-------- Data for this exercise

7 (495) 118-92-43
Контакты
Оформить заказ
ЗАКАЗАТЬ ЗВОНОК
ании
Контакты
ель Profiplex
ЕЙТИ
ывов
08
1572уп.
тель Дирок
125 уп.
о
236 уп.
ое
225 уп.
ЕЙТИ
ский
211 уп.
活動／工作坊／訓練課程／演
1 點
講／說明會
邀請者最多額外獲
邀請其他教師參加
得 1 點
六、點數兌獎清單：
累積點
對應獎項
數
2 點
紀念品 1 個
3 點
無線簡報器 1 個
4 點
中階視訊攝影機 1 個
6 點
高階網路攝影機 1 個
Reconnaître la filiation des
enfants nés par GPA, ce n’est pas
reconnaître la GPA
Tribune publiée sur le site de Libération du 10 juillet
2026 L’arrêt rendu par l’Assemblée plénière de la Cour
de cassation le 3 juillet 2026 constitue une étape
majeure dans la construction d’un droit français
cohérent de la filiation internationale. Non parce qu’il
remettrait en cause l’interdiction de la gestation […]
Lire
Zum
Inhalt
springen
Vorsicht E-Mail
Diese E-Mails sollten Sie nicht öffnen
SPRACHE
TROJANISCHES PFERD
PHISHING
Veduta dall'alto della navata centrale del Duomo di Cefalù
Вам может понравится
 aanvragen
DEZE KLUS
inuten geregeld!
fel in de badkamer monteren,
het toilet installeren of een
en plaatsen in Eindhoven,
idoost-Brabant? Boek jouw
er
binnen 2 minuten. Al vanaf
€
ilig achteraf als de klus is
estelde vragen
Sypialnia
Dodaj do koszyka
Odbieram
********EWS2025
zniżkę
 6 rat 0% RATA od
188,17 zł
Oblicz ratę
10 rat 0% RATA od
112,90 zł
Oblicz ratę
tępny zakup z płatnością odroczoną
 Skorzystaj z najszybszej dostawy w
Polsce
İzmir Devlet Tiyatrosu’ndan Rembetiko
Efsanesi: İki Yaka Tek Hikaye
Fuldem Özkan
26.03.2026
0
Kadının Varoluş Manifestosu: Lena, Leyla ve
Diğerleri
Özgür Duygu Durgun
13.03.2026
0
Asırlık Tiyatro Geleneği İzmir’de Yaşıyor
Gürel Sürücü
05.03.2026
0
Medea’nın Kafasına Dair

----------------

▶ What to do
Please write out the whole listing once more, exactly.

▶ Result for this task
7 (495) 118-92-43
Контакты
Оформить заказ
ЗАКАЗАТЬ ЗВОНОК
ании
Контакты
ель Profiplex
ЕЙТИ
ывов
08
1572уп.
тель Дирок
125 уп.
о
236 уп.
ое
225 уп.
ЕЙТИ
ский
211 уп.
活動／工作坊／訓練課程／演
1 點
講／說明會
邀請者最多額外獲
邀請其他教師參加
得 1 點
六、點數兌獎清單：
累積點
對應獎項
數
2 點
紀念品 1 個
3 點
無線簡報器 1 個
4 點
中階視訊攝影機 1 個
6 點
高階網路攝影機 1 個
Reconnaître la filiation des
enfants nés par GPA, ce n’est pas
reconnaître la GPA
Tribune publiée sur le site de Libération du 10 juillet
2026 L’arrêt rendu par l’Assemblée plénière de la Cour
de cassation le 3 juillet 2026 constitue une étape
majeure dans la construction d’un droit français
cohérent de la filiation internationale. Non parce qu’il
remettrait en cause l’interdiction de la gestation […]
Lire
Zum
Inhalt
springen
Vorsicht E-Mail
Diese E-Mails sollten Sie nicht öffnen
SPRACHE
TROJANISCHES PFERD
PHISHING
Veduta dall'alto della navata centrale del Duomo di Cefalù
Вам может понравится
 aanvragen
DEZE KLUS
inuten geregeld!
fel in de badkamer monteren,
het toilet installeren of een
en plaatsen in Eindhoven,
idoost-Brabant? Boek jouw
er
binnen 2 minuten. Al vanaf
€
ilig achteraf als de klus is
estelde vragen
Sypialnia
Dodaj do koszyka
Odbieram
********EWS2025
zniżkę
 6 rat 0% RATA od
188,17 zł
Oblicz ratę
10 rat 0% RATA od
112,90 zł
Oblicz ratę
tępny zakup z płatnością odroczoną
 Skorzystaj z najszybszej dostawy w
Polsce
İzmir Devlet Tiyatrosu’ndan Rembetiko
Efsanesi: İki Yaka Tek Hikaye
Fuldem Özkan
26.03.2026
0
Kadının Varoluş Manifestosu: Lena, Leyla ve
Diğerleri
Özgür Duygu Durgun
13.03.2026
0
Asırlık Tiyatro Geleneği İzmir’de Yaşıyor
Gürel Sürücü
05.03.2026
0
Medea’nın Kafasına Dair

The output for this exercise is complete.